Pensacola, Florida
Saturday December 16th 2017

Archives

Outtakes—Fake Facts

By Rick Outzen

While the nation’s capital is sparring over fake news, we in Pensacola have had to deal with the fake facts coming out of Pensacola City Hall.

In December, Inweekly reported Gloria Horning had made two calls regarding the number of dump trucks in her Tanyard neighborhood on a Sunday morning. Horning said she had registered her complaints with the city’s 311 operator and had not heard back from city officials.

City Public Information Officer Vernon Stewart disputed Horning’s claim that she had heard nothing back from city officials was incorrect. He wrote, “Her call was handled accordingly by and through 311.”

Through public record requests, Inweekly found the 311 service logged the first call, and Laurie Byrne of the Constituent Services received an email about it within minutes. The next morning, Byrne updated the status to “complete” without contacting Horning.

For a month, Inweekly fought with the City’s Sunshine Center to get the log for the second call. City officials insisted they had responded to that one. Finally, Inweekly was told the answering service had a new operator who failed to report the call properly. Horning’s call was received, but not logged. Constituent Services could not have possibly called Horning back.

Last week, City Administrator Eric Olson told the Pensacola City Council that Escambia County had verbally requested the city hand over its portion of the Escambia Wood Treating Company Superfund site. He said he had sent a letter to County Administrator Jack Brown confirming the request.

Both Brown and Commissioner Grover Robinson told Inweekly that the county made no such request verbally or otherwise since the January joint meeting.

Then we have the City of Pensacola Sanitation Director Jerry Moore’s report to the council. Moore said ECUA had treated the city unfairly during the negotiations of a recycling agreement. He complained that the city had to pay $28,000 for a material composition study, while Santa Rosa and Okaloosa counties didn’t have to do a study.

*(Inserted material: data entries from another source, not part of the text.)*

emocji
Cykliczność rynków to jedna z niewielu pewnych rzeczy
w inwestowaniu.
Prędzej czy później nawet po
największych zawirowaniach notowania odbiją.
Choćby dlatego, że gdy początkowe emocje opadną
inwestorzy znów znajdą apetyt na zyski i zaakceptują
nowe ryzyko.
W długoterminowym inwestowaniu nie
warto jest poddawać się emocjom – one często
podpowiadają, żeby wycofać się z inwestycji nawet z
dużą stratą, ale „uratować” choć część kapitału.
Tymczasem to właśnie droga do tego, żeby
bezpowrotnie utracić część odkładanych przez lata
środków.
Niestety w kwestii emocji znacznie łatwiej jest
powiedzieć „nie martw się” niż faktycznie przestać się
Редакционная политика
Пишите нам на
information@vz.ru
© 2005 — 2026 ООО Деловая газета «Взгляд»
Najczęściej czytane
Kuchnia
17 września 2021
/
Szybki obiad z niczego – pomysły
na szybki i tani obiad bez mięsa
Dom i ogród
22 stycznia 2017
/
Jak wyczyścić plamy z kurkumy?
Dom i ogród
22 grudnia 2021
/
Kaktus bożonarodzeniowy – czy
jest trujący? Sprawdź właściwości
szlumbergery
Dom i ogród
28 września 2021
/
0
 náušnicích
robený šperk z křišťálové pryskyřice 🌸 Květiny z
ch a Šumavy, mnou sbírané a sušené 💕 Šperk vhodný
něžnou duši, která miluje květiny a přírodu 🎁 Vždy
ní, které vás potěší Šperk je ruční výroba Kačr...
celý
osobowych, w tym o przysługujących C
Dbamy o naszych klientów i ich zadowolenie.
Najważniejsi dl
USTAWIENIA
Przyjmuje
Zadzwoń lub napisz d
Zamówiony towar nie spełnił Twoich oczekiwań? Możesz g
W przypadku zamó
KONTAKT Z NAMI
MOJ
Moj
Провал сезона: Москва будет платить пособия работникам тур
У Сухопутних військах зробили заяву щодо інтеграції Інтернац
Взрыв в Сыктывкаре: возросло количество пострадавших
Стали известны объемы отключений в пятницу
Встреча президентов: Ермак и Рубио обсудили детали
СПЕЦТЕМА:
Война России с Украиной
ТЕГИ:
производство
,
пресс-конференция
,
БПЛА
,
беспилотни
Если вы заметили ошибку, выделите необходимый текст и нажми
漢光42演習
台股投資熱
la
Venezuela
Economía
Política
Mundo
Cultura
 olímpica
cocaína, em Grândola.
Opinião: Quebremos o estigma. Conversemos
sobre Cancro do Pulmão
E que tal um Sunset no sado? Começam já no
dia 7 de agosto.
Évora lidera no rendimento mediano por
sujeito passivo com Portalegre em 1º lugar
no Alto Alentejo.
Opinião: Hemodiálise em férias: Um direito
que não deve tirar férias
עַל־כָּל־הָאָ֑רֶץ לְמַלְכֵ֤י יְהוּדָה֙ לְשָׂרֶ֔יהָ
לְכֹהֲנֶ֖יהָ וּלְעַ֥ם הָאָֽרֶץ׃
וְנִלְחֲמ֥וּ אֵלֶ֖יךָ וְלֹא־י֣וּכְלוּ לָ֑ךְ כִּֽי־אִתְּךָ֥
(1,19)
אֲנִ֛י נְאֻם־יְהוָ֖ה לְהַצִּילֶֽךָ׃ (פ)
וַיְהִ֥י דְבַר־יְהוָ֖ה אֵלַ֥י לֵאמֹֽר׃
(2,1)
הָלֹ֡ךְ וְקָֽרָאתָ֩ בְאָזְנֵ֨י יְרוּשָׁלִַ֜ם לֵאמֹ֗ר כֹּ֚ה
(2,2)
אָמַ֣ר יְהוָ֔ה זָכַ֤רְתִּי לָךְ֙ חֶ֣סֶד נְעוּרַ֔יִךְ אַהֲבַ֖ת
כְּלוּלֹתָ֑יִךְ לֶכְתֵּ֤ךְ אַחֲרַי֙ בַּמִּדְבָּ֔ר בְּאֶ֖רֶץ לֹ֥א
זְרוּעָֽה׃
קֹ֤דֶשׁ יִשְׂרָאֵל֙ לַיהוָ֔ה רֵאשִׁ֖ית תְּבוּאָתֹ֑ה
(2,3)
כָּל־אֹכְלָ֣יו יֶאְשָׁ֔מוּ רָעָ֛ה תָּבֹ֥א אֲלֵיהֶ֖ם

“We were treated differently,” said Moore. “We were told that we would have to pay $5 more per ton to have our recyclables processed.”

ECUA official told Inweekly Moore had misstated several facts. The two neighboring counties did studies. Also, ECUA offered to charge the extra $5 or pay a rebate to the city on a sliding scale tied to the average market value (AMV) of the recyclables. Based on the February 2017 AMV, ECUA would have paid the city a rebate of $5 per ton for its recyclables.

Transparency depends on truth, and good decisions can be made only when the information given is correct. There is no room for fake facts.